No rescaldo do drama, a ideia de uma conspiração contra o processo de democratização política sul-africana preencheu o espaço entre as mútuas recriminações. No meio destas aparece um nome, o de Themba Khoza, citado por Mbeki, numa informação da Lusa, como o organizador da manifestação. O texto recorda que Khoza foi identificado por funcionários da Comissão Permanente da Violência Pública, presidida pelo juíz Richard Goldstone, como o principal contacto de alguns generais da polícia sul-africana.
A existência de uma «terceira força» foi implicitamente admitida há uma semana pela comissão de Goldstone. O «Washington Post» retomou ontem a tese, sublinhando estreitos contactos entre uma dezena de oficiais da polícia e membros do Inkhata, nomeadamente Buthelezi, que é também o ministro da polícia do Kwazulu. A descoberta embaraçou De Klerk que vinha desmentido a ideia, esgrimida pelo ANC. Os generais foram suspensos das suas funções, mas Buthelezi não afastou Khoza.

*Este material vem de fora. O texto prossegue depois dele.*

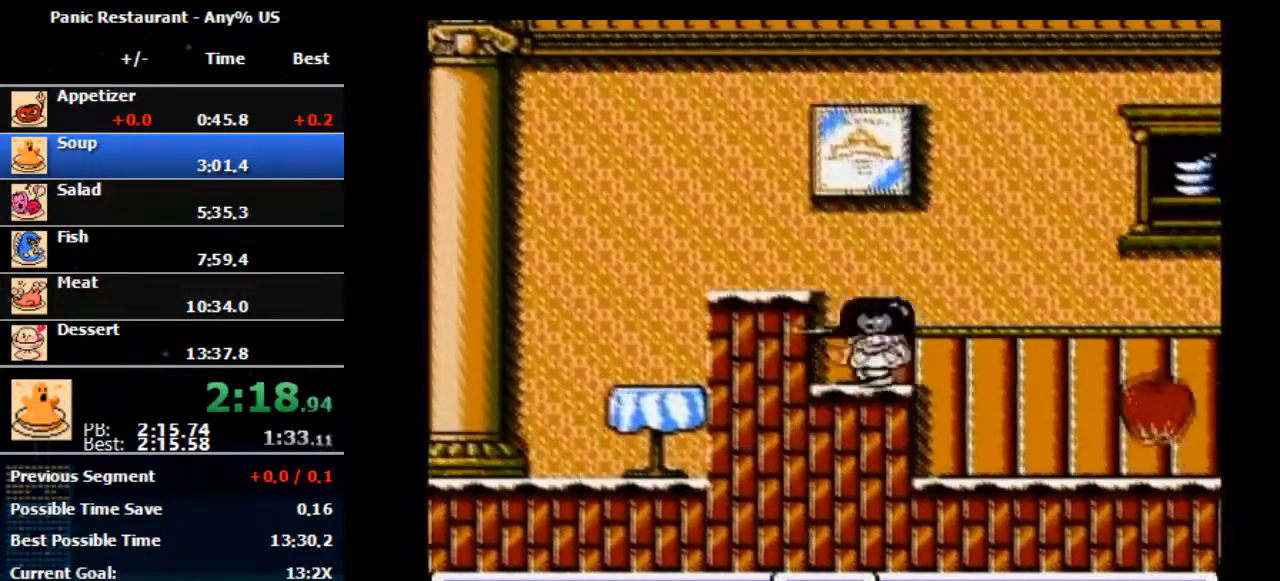
{"buttons": ["A", "DPAD_RIGHT"], "events": [[500, "A", "down"]]}
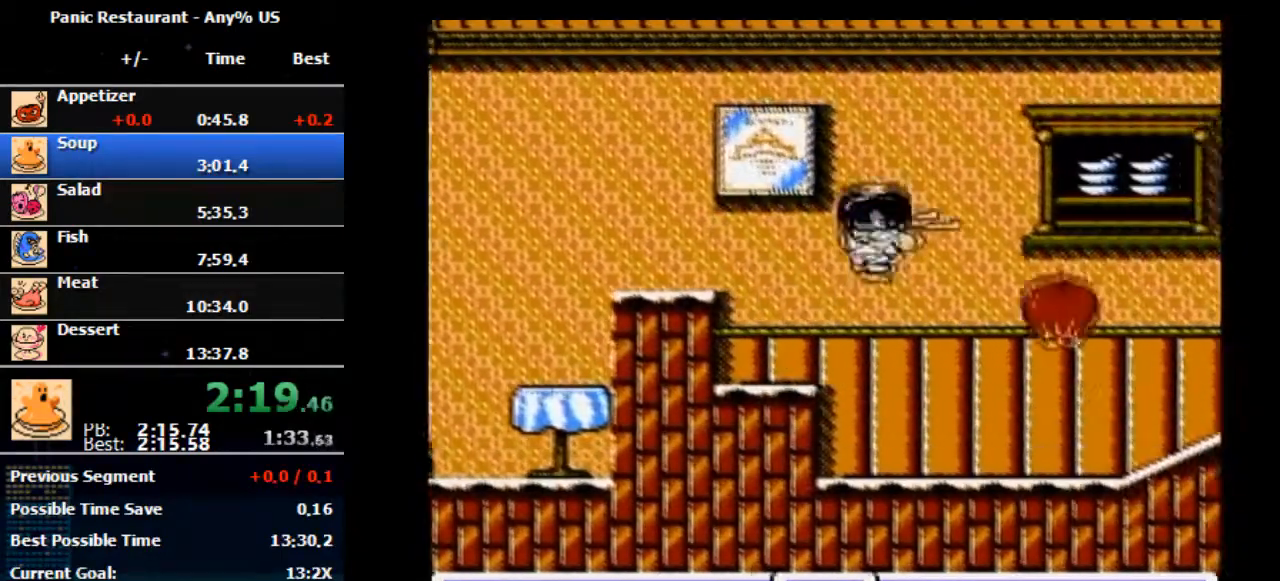
{"buttons": ["DPAD_RIGHT"], "events": [[433, "A", "up"]]}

Os zulus, enfeudados no último dos bantustões negros ainda de pé, o Kwazulu, rejeitam a Constituição que deverá vigorar, a partir das eleições, durante cinco anos, onde a soberania de Goodwill Zwelithini não é reconhecida em lado nenhum. Adiantando-se à entrada em vigor do diploma, o rei decretou há mais de uma semana a «soberania» dos territórios zulus tradicionais, e desde então os mortos aumentaram no Natal-Kwazulu: 157 em 12 dias. Mais de dez mil pessoas morreram na região nos últimos dez anos.